Click on the blue word to follow us
Follow and star
never get lost
Institute of Computer Vision
Public ID|Computer Vision Research Institute
Learning group|Scan the QR code to get the joining method on the homepage
Computer Vision Research Institute column
Column of Computer Vision Institute
On June 6, at the Wenxin Large-scale Model Technology Exchange Conference (Chengdu), Baidu Smart Cloud launched the "Comate" code assistant, and officially opened invitation testing. With the help of the understanding and reasoning capabilities of Wenxin's big model, "Comate" can realize fast code completion, natural language code recommendation, automatic code error finding, and comprehensively improve the developer's R&D efficiency. In the future, developers can use the "Comate" code assistant in mainstream development software through plug-ins and other forms. There are already many code assistant tools on the market, will Baidu stand out?
01
background
As early as June 2021, in order to meet the future large-scale model training tasks, Baidu Smart Cloud began to plan the construction of a new high-performance GPU cluster. Together with NVIDIA, it completed the IB network architecture design that can accommodate 10,000 cards or more. The nodes in the cluster Each GPU card in the room is connected through the IB network, and the cluster construction will be completed in April 2022, providing single-cluster EFLOPS-level computing power.
In March 2023, Wenxin Yiyan was born on this high-performance cluster, and iteratively developed new capabilities. At present, the size of this cluster is still expanding. Dr. Lai Junjie, General Manager of Solutions and Engineering, NVIDIA China: GPU clusters interconnected by high-speed IB network are the key infrastructure in the era of large models. The largest high-performance GPU/IB cluster in the domestic cloud computing market jointly built by NVIDIA and Baidu Smart Cloud will accelerate Baidu's breakthrough in the field of large models.
Covering the whole life cycle of large models - more comprehensive and more comprehensive
Provide comprehensive functional services for data labeling, model training and evaluation, reasoning services and application integration
Significantly improved training and inference performance - more efficient and more efficient
The training performance of MLPerf list is world-leading, and the acceleration capability of distributed parallel training of 100 billion models and the utilization rate of computing power have been greatly improved
Rapid application orchestration and plug-in integration - more open and more open
Preset Baidu Wenxin large models and third-party large models, support flexible arrangement of plug-ins and applications, and help large models to be applied in multiple scenarios
Built-in sensitive word filtering - safer and more secure
Perfect authentication and flow control security mechanism, built-in sensitive word filtering, double guarantee of machine review and human review
Built-in Wenxin large model base
technology leadership
Knowledge-enhanced large model, unified paradigm supports multiple types of downstream tasks
Advanced parallel strategy supports large model training, compression and deployment
Controllable and reliable language understanding and generation capabilities
Full scene coverage
Support dialogue interaction, free question and answer, copywriting and other capabilities
Covering energy, finance, aerospace, industry, media and other fields
Low threshold and easy to use
One line of code to call the service
One-click automatic model fine-tuning
A small amount of data to complete the implementation of multi-scenario AI applications
Real and landable
Provide enterprise-level one-stop customer service
Get through the four-tier architecture of chip + platform + model + application
Cooperate with multiple partners to achieve end-to-end application landing
02
Large Model Code Assistant
With the increasing demand for digital transformation, more and more applications of AI in enterprises, high threshold for AI development, complex and diverse application scenarios, and dependence on scene annotation data have become challenges for the large-scale implementation of AI, while pre-training large models The emergence of artificial intelligence has brought new opportunities and hopes.

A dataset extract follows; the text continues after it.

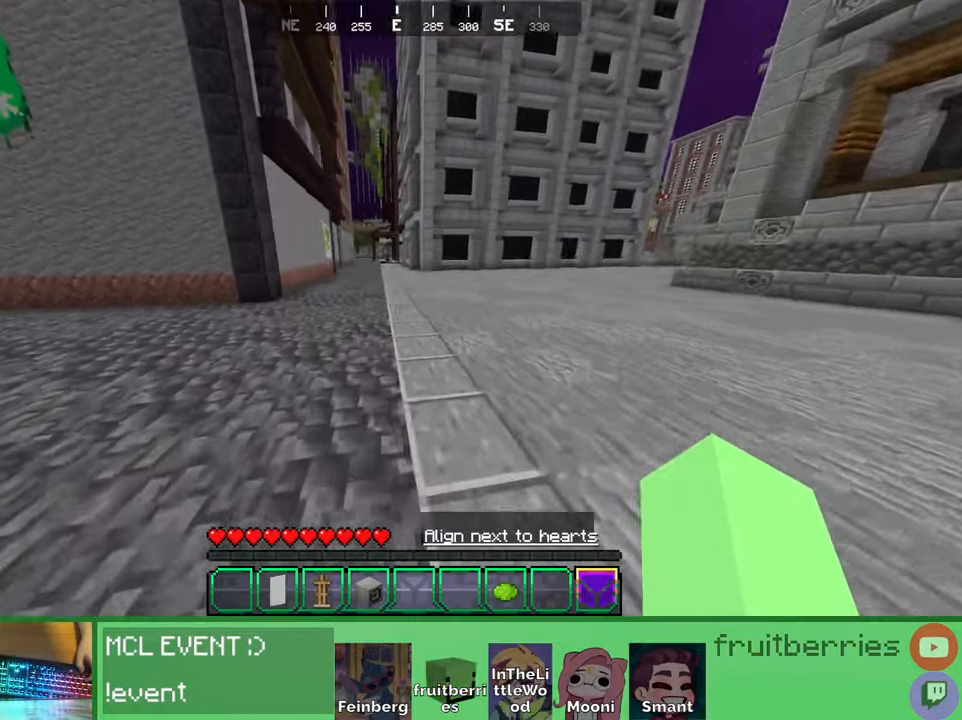
{"keys": ["a", "space", "w"], "mouse": [], "events": [[366, "a", "down"]]}
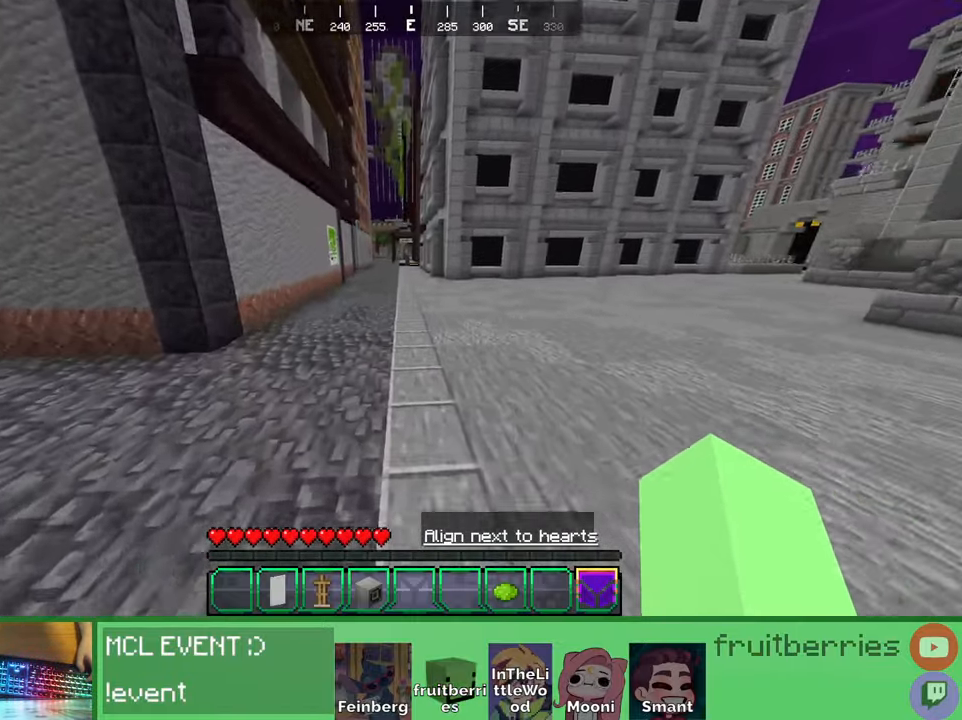
{"keys": ["space", "w"], "mouse": [], "events": [[200, "a", "up"]]}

As an important starting point for the government and enterprises to promote the development of the artificial intelligence industry, large models have shown significant advantages and great potential in the generalization, versatility, and migration of AI tasks such as recognition, understanding, decision-making, and generation. It is no longer a fantasy if programmers have a code assistant who can easily and accurately assist in completing some repetitive, simple, and trivial tasks.
Now, more and more developers need to use this must-have tool. The current mainstream AI intelligent programming code assistants include Github CopilotX, Codeium, Tabnine, Replit Ghostwriter and Amazon CodeWhisperer.
Github CopilotX
Copilot X is an upgrade to Copilot released in 2021. It is connected to GPT-4 and has added functions such as chat and voice. In Copilot X, you only need to "move your mouth" and it can write your code By the way, I also wrote the test cases for you. It can also explain the code snippets that you don’t understand, and let it help you debug directly. It is simply a thoughtful little assistant for programmers.
With the release of OpenAI's GPT-4 model, GitHub released a new version of GitHub Copilot X. The AI model of Copilot X uses the latest OpenAI GPT-4. GitHub Copilot X is committed to improving the developer experience and will provide chat and voice interfaces, support pull requests, answer documentation questions, and enable a more personalized developer experience through GPT-4. Using GitHub Copilot X, it can explain the purpose of the code, and when it encounters bugs, let Copilot X try to fix it, and even generate unit tests by the way.
Replit Ghostwriter
Replit Ghostwriter is an artificial intelligence-based code assistance tool that helps developers quickly write, generate, convert, and interpret code, while providing a function to search and import open source code within the editor. Replit is an online integrated development environment (IDE), which supports multiple programming languages, such as Python, JavaScript, Ruby, etc., allowing developers to create, run and share code in the browser. Replit also provides functions such as multi-person collaboration, version control, and cloud deployment, allowing developers to easily build and release applications. Replit AI Ghostwriter is a new feature of Replit that leverages OpenAI's GPT-4 model to provide developers with an AI-powered coding assistance tool.
However, now Baidu Smart Cloud has created a new generation of coding assistance tools based on the Wenxin model - code assistant Comate!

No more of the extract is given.